(Page-level text extractions)
··········
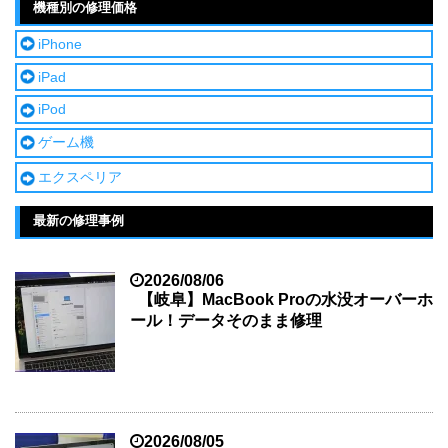
機種別の修理価格
iPhone
iPad
iPod
ゲーム機
エクスペリア
最新の修理事例
2026/08/06
【岐阜】MacBook Proの水没オーバーホ
ール！データそのまま修理
2026/08/05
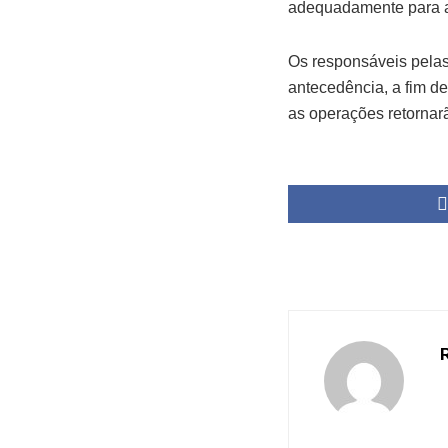
adequadamente para a
Os responsáveis pelas
antecedência, a fim de
as operações retornarã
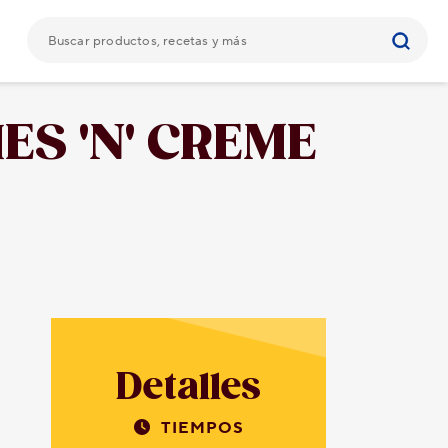
ES 'N' CREME
Detalles
TIEMPOS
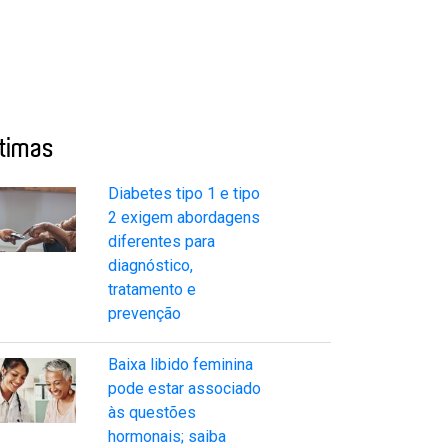
ltimas
Diabetes tipo 1 e tipo
2 exigem abordagens
diferentes para
diagnóstico,
tratamento e
prevenção
Baixa libido feminina
pode estar associado
às questões
hormonais; saiba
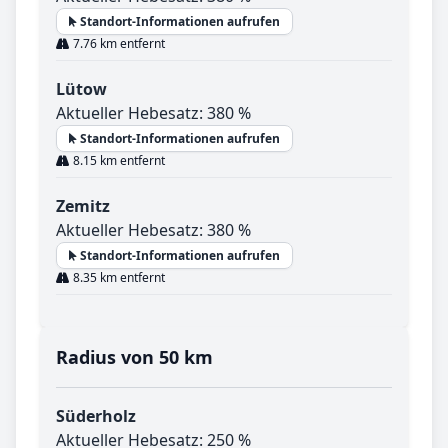
Standort-Informationen aufrufen
7.76 km entfernt
Lütow
Aktueller Hebesatz: 380 %
Standort-Informationen aufrufen
8.15 km entfernt
Zemitz
Aktueller Hebesatz: 380 %
Standort-Informationen aufrufen
8.35 km entfernt
Radius von 50 km
Süderholz
Aktueller Hebesatz: 250 %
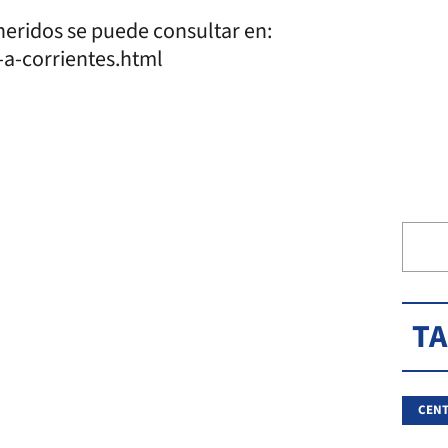
heridos se puede consultar en:
a-corrientes.html
T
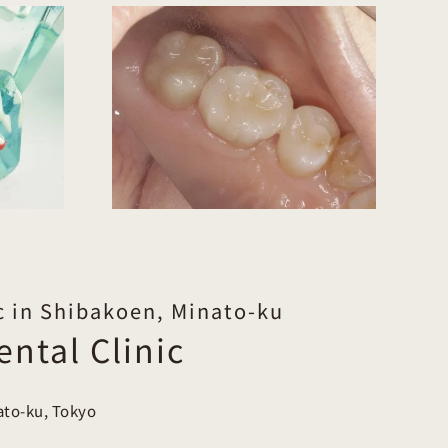
Is Daily Brushing Not
d Silver
Enough? Why Professional
ed Fitting
Dental Cleaning
hout You
(PMTC/Airflow) Is
ng?
Necessary
c in Shibakoen, Minato-ku
ntal Clinic
ato-ku, Tokyo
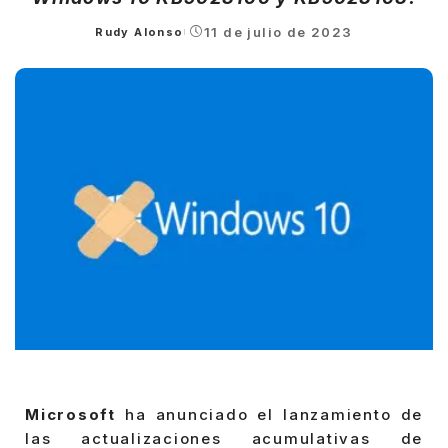
11 de julio de 2023
Rudy Alonso
Posted
by
Microsoft
ha anunciado el lanzamiento de
las actualizaciones acumulativas de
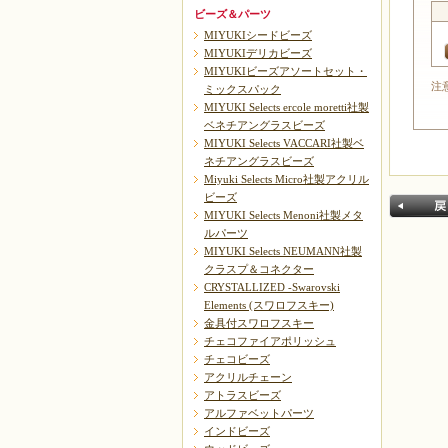
ビーズ＆パーツ
MIYUKIシードビーズ
MIYUKIデリカビーズ
MIYUKIビーズアソートセット・
注
ミックスパック
MIYUKI Selects ercole moretti社製
ベネチアングラスビーズ
MIYUKI Selects VACCARI社製ベ
ネチアングラスビーズ
Miyuki Selects Micro社製アクリル
ビーズ
MIYUKI Selects Menoni社製メタ
ルパーツ
MIYUKI Selects NEUMANN社製
クラスプ＆コネクター
CRYSTALLIZED -Swarovski
Elements (スワロフスキー)
金具付スワロフスキー
チェコファイアポリッシュ
戻る
チェコビーズ
アクリルチェーン
アトラスビーズ
アルファベットパーツ
インドビーズ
··········
● The problem:
Locate each line in the rows above that contains the string "para", and copy every such line.

● Output below:
adequadamente para a
diferentes para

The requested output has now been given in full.